Kamehameha Schools officials told the committee that a major goal of the project is to make the area safer for the tourists and locals who visit what many consider to be the visual center of Haleiwa Town.
Six existing parking areas or points of access would be replaced by two entrances, one off Mahaulu Lane. A paved lot in the rear of the property is to have 115 parking stalls.
The landowner recently shifted the highway-side entrance from the southern border the property shares with the Haleiwa Town Center to a point about 160 feet north, or closer to Matsumoto. The switch was necessary, Overton said, due to an impasse in negotiations with the leaseholder of the Haleiwa Town Center to share an existing thoroughfare, the private Kewalo Lane.
"The neighboring landowner was not going to allow this to occur," Overton said.
Overton said a study showed the change in the entry location would not affect traffic, while dedicated left-turn lanes would help ease traffic.
But Will Schoettle, Haleiwa Town Center’s principal and the man who had been negotiating with Kamehameha Schools, urged committee members to defer the vote on the rezoning, arguing that the public should first be given a chance to see and give their opinion on the proposed entryway.
Schoettle said he believes the new entryway has "pedestrian/vehicular and planning issues" since there are several driveways and crosswalks within too small an area.
"They’re focused on doubling the density on the narrowest part of Haleiwa," Schoettle said.
Kamehameha Schools officials said while commercial space would double to 28,000 square feet, it’s less than what is allowed.
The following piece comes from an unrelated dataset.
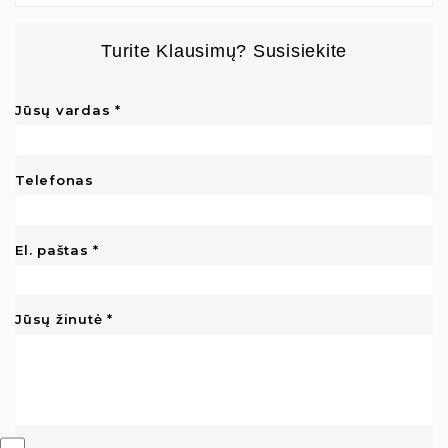
Turite Klausimų? Susisiekite
Jūsų vardas
Telefonas
El. paštas
Jūsų žinutė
Overton said that details such as the locations of entrances are typically dealt with administratively at the building permit level, not zoning.
Department of Planning and Permitting Director David Tanoue said his agency believes the new access is as safe as the previous design, and both are safer than the existing situation, which has no sidewalks fronting the shave ice shops.
Zoning and Planning Chairman Ikaika Anderson, in recommending that the bill move out of committee, said the full Council can always defer the measure at its Oct. 3 meeting.
Michael Lyons, North Shore Neighborhood Board chairman, said some residents and businesses share Schoettle’s concerns about increased pedestrian and vehicular traffic.